The entire procedure would look like this:
% makepp CFLAGS=-O2 # Compile everything.
# oops, bug discovered here
% mkdir debugging
% cd debugging
% makepp -R .. CFLAGS=-g # Compile with debugging enabled, but
# put objects in debugging subdir.
% gdb my_program
# ... find the bug
% cd .. # Back to original directory.
% makepp CFLAGS=-O2 # Recompiles only those files
# that you changed.
This can be a tremendous savings in time if there are many
modules.
- Development team
with common sources
- Suppose you have a team of developers working on a standard set of
sources. Each developer is making independent changes, but doesn't need to
have a copy of the whole source tree. Using makepp's repositories, you can
have each developer have copies only of the files he has changed. Makepp
will automatically and temporarily create symbolic links for the other
files that have not been changed to the corresponding files in the
repository. It can even do this for object files which exist in the
repository and do not need to be recompiled in the developer's individual
directory.
- Guarantee correct
rules
- If your rules do somthing which you didn't tell makepp about, the
repository mechanism will not know to fetch those things. So something
that builds normally but fails from a repository tells you to fix your
rules.
- Automatic
inference of needed ".o" files
- Makepp can often infer exactly which objects are actually necessary
without being explicitly told. If you use this feature, then if one of
your source file includes "xx.h", and
there is a file called "xx.o" that
makepp knows how to make, then makepp adds
"xx.o" to the link command line. I don't
use non-shared libraries now in many places where I used to, because
makepp can automatically pick out the modules I need.
- Correct handling of
aliases for directories
- Makepp won't be confused by soft links to a directory or by different
relative filenames that refer to the same file. All directory paths to a
file are recognized, including foo, ./foo,
../src/foo, /auto_mnt/somedisk/bob/src/foo, and
/users/bob/src/foo.
- Filenames with
special characters
- Makepp can support filenames with colons or spaces or other special
characters that cause trouble for the traditional make. Just surround the
filename with quotes. (See "Special characters" in makepp_rules
for details.)
- Extensible textual
substutition functions
- Makepp can use arbitrary Perl subroutines for textual substitution in the
makefile. If you know Perl, you are not constrained at all by the set of
makepp's builtin textual manipulation functions.

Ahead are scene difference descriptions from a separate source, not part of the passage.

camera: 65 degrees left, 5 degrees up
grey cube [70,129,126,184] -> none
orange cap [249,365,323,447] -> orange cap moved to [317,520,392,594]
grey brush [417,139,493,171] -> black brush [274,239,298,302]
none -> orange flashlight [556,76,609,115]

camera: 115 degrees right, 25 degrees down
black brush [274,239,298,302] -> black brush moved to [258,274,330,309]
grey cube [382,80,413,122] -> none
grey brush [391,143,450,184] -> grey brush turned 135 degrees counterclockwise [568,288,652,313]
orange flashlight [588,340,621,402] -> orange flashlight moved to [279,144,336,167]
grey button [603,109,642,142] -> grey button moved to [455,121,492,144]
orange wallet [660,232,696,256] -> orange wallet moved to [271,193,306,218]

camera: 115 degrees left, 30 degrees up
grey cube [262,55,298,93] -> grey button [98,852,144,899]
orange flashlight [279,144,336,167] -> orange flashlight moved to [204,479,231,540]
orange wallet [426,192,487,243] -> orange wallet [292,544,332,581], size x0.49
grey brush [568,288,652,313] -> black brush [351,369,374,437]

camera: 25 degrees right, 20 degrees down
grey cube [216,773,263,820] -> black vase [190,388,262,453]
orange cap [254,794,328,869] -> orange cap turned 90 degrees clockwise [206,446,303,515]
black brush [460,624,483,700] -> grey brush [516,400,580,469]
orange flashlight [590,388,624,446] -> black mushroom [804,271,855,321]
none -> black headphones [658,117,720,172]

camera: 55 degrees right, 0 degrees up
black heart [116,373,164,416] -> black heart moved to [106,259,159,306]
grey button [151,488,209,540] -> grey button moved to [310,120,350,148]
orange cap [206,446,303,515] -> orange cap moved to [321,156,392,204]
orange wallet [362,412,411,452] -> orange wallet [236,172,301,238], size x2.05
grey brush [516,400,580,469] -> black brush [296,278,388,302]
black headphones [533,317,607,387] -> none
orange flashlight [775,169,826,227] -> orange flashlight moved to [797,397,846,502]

You can also simply write Perl code in your makefile. You can
manipulate Make variables with the full power of the entire Perl
language. See makepp_variables for details.
- Logging of build
decisions
- By default, makepp makes a log-file viewable with makepplog, mppl that
contains a description of every file that it tried to build, what rule was
used to build it, what it depended on, and (if the file was rebuilt) why.
This can be extremely useful for debugging a makefile--if you're wondering
why makepp decided to rebuild a file, or why it didn't, you can just look
in the log file where it explains the decisions.
- Improved support for
parallel builds
- Makepp supports parallel compilations, but (unlike other make
implementations) it won't mix output from separate processes which are
running simultaneously.
- Synonyms for cryptic
variables
- Makepp supports easier-to-remember synonyms for the cryptic make variables
$@, $^, and
$<. See makepp_variables for details.